===== Extracted entries =====

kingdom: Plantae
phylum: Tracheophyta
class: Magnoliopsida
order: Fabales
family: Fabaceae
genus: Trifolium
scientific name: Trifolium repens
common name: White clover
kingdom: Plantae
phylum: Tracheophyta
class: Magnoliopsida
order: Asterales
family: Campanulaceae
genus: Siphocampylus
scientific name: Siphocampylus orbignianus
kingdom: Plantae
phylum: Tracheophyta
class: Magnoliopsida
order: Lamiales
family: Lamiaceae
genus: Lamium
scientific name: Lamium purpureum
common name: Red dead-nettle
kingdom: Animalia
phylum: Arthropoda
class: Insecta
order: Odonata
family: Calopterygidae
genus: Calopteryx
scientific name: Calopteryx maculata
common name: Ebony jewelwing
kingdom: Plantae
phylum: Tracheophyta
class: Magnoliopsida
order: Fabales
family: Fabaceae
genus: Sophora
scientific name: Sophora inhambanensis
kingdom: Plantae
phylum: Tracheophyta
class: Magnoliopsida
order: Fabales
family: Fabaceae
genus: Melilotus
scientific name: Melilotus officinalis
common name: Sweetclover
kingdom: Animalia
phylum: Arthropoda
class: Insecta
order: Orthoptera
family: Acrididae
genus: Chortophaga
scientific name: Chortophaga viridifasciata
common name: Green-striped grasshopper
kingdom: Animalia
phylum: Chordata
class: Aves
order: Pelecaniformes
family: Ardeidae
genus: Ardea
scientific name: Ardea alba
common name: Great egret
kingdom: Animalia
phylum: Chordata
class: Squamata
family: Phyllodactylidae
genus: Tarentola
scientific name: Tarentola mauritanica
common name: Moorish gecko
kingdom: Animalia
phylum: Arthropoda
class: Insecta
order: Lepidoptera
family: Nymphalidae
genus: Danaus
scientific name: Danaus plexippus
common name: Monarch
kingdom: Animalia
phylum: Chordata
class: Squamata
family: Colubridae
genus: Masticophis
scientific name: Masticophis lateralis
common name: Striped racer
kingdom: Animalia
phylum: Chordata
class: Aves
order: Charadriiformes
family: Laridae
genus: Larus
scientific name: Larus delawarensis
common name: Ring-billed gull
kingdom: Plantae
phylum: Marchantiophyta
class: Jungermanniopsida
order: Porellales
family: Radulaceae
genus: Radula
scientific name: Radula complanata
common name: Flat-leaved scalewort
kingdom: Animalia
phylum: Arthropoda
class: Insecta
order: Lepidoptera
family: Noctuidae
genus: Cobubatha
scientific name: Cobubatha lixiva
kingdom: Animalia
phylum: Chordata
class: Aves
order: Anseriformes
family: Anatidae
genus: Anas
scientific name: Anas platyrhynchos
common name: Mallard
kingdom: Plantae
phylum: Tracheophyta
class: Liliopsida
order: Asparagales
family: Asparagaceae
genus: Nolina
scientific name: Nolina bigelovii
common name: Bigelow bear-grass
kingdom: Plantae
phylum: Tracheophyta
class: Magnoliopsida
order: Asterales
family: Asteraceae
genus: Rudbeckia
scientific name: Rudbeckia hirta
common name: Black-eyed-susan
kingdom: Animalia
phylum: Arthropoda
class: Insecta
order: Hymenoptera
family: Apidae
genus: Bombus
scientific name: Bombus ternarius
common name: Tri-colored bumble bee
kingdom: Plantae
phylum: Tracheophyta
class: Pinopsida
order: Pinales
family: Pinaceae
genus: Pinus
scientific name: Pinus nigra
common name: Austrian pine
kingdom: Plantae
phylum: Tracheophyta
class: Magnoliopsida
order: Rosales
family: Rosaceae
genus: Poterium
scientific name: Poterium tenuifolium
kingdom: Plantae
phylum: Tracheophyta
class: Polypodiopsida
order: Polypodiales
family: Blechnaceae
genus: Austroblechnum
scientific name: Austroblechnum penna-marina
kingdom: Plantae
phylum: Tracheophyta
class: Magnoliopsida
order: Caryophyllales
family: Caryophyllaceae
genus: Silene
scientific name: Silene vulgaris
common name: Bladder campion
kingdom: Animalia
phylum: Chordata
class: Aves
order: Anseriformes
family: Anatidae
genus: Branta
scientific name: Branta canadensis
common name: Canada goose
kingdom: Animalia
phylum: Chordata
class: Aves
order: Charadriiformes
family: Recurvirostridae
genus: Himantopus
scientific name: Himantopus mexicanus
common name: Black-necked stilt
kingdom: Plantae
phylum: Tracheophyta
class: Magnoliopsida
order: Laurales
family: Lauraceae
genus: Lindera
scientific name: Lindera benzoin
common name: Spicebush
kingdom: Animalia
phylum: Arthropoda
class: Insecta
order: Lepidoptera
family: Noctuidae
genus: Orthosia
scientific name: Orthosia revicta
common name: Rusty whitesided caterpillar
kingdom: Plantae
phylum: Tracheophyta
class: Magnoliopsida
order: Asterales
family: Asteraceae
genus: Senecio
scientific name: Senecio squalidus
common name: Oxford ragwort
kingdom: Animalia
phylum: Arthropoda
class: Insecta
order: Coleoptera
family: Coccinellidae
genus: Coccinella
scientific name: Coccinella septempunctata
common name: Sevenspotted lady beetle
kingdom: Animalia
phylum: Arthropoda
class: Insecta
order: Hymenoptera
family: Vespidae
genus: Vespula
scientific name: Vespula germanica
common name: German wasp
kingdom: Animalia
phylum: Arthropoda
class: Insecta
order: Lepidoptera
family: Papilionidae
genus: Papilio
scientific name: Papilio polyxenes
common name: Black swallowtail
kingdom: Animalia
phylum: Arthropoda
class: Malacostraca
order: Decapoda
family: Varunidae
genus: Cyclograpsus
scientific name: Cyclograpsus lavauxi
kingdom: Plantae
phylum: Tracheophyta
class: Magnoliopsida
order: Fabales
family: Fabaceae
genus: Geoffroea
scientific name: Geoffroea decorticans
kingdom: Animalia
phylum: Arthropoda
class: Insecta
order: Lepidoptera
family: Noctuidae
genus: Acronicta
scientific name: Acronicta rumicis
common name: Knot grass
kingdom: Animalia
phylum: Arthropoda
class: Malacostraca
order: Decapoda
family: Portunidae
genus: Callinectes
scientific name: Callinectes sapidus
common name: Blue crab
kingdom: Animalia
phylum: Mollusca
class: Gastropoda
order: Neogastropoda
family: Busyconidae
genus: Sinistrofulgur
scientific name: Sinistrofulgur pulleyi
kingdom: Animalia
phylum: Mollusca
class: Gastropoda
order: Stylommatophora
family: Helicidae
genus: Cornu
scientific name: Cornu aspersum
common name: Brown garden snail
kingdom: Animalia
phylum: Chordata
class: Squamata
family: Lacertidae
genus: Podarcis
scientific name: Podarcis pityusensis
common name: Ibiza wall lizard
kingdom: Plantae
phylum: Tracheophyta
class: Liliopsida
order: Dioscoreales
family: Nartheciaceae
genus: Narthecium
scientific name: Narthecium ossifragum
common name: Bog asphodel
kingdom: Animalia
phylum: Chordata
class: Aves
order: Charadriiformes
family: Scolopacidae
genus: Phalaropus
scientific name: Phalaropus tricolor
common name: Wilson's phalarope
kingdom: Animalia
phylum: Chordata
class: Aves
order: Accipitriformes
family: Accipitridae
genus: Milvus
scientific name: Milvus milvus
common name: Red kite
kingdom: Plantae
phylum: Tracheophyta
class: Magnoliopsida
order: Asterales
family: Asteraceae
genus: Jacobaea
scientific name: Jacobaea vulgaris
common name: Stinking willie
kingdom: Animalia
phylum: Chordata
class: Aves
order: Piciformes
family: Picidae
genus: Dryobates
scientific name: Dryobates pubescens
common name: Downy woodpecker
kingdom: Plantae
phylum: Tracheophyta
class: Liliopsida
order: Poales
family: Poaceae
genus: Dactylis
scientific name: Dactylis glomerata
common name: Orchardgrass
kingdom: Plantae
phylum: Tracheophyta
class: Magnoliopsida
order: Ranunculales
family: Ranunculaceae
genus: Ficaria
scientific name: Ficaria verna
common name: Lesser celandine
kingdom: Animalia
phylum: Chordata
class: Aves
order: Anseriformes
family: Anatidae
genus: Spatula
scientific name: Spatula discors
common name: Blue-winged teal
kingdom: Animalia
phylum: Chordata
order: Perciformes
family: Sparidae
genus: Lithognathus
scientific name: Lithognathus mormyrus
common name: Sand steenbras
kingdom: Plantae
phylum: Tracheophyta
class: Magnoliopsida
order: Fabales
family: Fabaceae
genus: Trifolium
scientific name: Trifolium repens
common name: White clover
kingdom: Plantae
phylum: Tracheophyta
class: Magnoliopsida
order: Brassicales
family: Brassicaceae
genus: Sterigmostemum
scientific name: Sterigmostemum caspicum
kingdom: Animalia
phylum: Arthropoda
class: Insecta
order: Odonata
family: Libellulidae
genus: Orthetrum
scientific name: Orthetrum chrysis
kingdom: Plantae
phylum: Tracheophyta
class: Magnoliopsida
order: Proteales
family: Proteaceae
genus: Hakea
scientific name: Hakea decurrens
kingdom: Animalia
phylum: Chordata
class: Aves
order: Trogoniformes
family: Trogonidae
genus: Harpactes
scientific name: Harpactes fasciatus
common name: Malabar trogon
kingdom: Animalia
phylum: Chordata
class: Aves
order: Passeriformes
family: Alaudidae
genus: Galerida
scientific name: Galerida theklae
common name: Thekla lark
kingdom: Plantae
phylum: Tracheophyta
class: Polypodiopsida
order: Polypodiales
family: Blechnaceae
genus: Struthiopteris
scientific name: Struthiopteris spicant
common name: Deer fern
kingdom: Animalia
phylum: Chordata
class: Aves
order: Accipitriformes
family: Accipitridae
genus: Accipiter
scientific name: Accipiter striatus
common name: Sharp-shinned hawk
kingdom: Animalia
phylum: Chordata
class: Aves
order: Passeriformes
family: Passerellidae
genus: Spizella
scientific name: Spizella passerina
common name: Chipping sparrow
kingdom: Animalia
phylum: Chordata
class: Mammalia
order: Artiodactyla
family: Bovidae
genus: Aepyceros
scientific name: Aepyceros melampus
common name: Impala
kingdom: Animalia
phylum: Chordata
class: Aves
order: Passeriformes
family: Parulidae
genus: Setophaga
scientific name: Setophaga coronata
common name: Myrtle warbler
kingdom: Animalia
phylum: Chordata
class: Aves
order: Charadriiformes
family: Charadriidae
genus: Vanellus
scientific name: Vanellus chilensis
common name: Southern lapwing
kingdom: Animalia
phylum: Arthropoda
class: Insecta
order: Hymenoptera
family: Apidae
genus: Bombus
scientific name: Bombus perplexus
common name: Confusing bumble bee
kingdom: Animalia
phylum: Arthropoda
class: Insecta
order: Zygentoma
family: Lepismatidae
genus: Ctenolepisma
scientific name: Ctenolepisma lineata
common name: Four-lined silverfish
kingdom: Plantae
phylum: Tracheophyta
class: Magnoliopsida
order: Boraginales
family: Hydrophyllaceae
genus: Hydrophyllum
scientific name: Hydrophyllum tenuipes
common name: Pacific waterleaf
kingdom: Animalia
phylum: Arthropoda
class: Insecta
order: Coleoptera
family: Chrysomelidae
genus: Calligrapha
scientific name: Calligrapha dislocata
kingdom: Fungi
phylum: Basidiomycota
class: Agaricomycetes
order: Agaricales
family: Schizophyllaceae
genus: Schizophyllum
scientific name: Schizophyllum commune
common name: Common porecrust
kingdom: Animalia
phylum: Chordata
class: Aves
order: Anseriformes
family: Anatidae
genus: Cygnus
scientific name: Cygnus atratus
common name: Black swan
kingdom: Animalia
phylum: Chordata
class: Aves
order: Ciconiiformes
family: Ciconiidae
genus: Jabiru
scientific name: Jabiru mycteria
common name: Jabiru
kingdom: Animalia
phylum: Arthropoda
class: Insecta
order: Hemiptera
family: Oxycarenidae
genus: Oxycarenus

=====

- Your instructions: Copy out verbatim the stretch of the records from the line containing "scientific name: Schizophyllum commune" through the end of the records.

- Completed exercise:
scientific name: Schizophyllum commune
common name: Common porecrust
kingdom: Animalia
phylum: Chordata
class: Aves
order: Anseriformes
family: Anatidae
genus: Cygnus
scientific name: Cygnus atratus
common name: Black swan
kingdom: Animalia
phylum: Chordata
class: Aves
order: Ciconiiformes
family: Ciconiidae
genus: Jabiru
scientific name: Jabiru mycteria
common name: Jabiru
kingdom: Animalia
phylum: Arthropoda
class: Insecta
order: Hemiptera
family: Oxycarenidae
genus: Oxycarenus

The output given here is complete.